Le 18 janvier, Marine Le Pen rencontrait Macky Sall, le président du Sénégal, dans son palais présidentiel de Dakar, point d’orgue d’une visite de trois jours.
La séquence est passée complètement inaperçue : un seul média, Le Point, était informé et la France préparait la première journée de mobilisation contre la réforme des retraites. Le service après-vente était aussi délicat : Macky Sall a refusé qu’une photo de l’audience soit diffusée ou de commenter l’entretien.
Mais pour la présidente du groupe du Rassemblement national (RN) à l’Assemblée, toujours en quête d’une stature internationale en vue d’une quatrième candidature à l’élection présidentielle, le simple fait de pouvoir revendiquer un échange en tête-à - tête avec le chef d’Etat d’un pays ami valait reconnaissance de son statut de première opposante.
Mme Le Pen a aussi rendu visite à des entreprises, à un hôpital et aux forces françaises, et tenu son discours de rupture avec la « Françafrique», un programme proche de celui de son voyage au Tchad, en 2017. Retour sur les coulisses de ce séjour au pays de la Teranga, qui collent mal avec son soutien revendiqué au « souverainisme africain» et la fin de l’ingérence française.
L’entremetteur : Philippe Bohn et l’’entrevue avec Macky Sall
Au Sénégal, Philippe Bohn a accompagné la délégation du RN en restant en retrait. C’est grâce à lui, toutefois, que la cheffe de file du parti a pu rencontrer le président en exercice de l’Union africaine – depuis le 18 février, la fonction est occupée par le président des Comores, Azali Assoumani.
De source présidentielle à Dakar, on précise que Marine Le Pen devait, à l’origine, rencontrer d’autres personnalités politiques. Face à l’insistance de celle-ci et de M. Bohn, le président a consenti au rendez-vous, à condition qu’aucune publicité n’en soit faite, signe que la respectabilité de la députée d’extrême droite reste à parfaire en Afrique.
L’entourage de Macky Sall a refusé de confirmer l’entretien durant plusieurs jours. Il a accepté qu’une photo de l’entrevue soit prise pour un usage ultérieur, laisse entendre Philippe Bohn.
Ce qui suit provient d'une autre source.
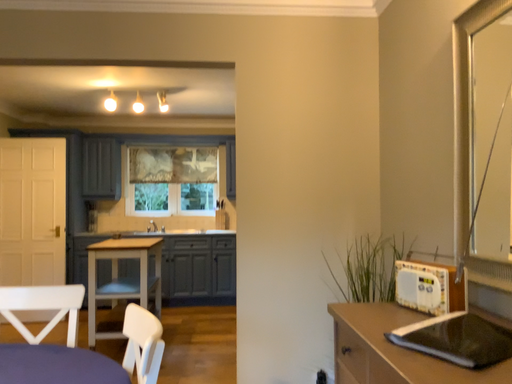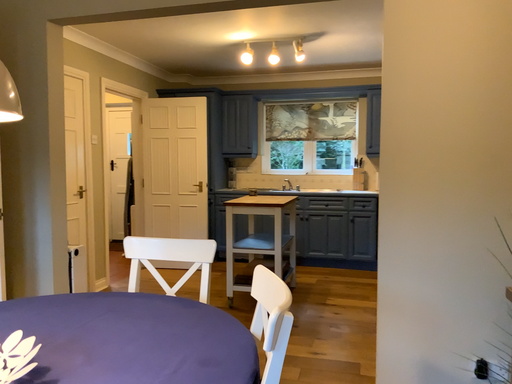
Question: How did the camera likely rotate when shooting the video?

Choices:
 (A) rotated right
 (B) rotated left

Answer: (B)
Après avoir laissé retomber l’émotion suscitée par ce tête-à - tête, l’entourage du président justifie la rencontre par l’évolution du statut de Mme Le Pen dans le paysage politique français :
« On ne peut pas ignorer ce parti. Marine Le Pen pourrait être la prochaine présidente, il faut lui parler. On ne peut pas laisser un Etat ami décider de qui doivent être nos amis. » Hamidou Kassé, conseiller de M. Sall, n’y voit pas de contradiction avec les convictions du président, qui « s’indigne du traitement des migrants, réaffirme le droit à la libre circulation et plaide pour l’assouplisse- ment des conditions d’entrée dans l’espace européen».
« Le chef de l’Etat peut recevoir n’importe qui pour réaffirmer les positions du Sénégal», poursuit-il. Marine Le Pen a-t-elle affirmé les siennes, radicalement différentes ?
Dans l’entretien télévisé accordé à la chaîne nationale ITV, elle n’en dit mot : « Nous avons, lors de ce rendez-vous, parlé la même langue », assure-t-elle.
Selon elle, les échanges, durant une heure, ont porté sur la place de l’Afrique dans le concert des nations – elle souhaite, comme Emmanuel Macron, que le continent ait un membre permanent au Conseil de sécurité de l’ONU, et désigne le Sénégal – et les relations entre Paris et Dakar.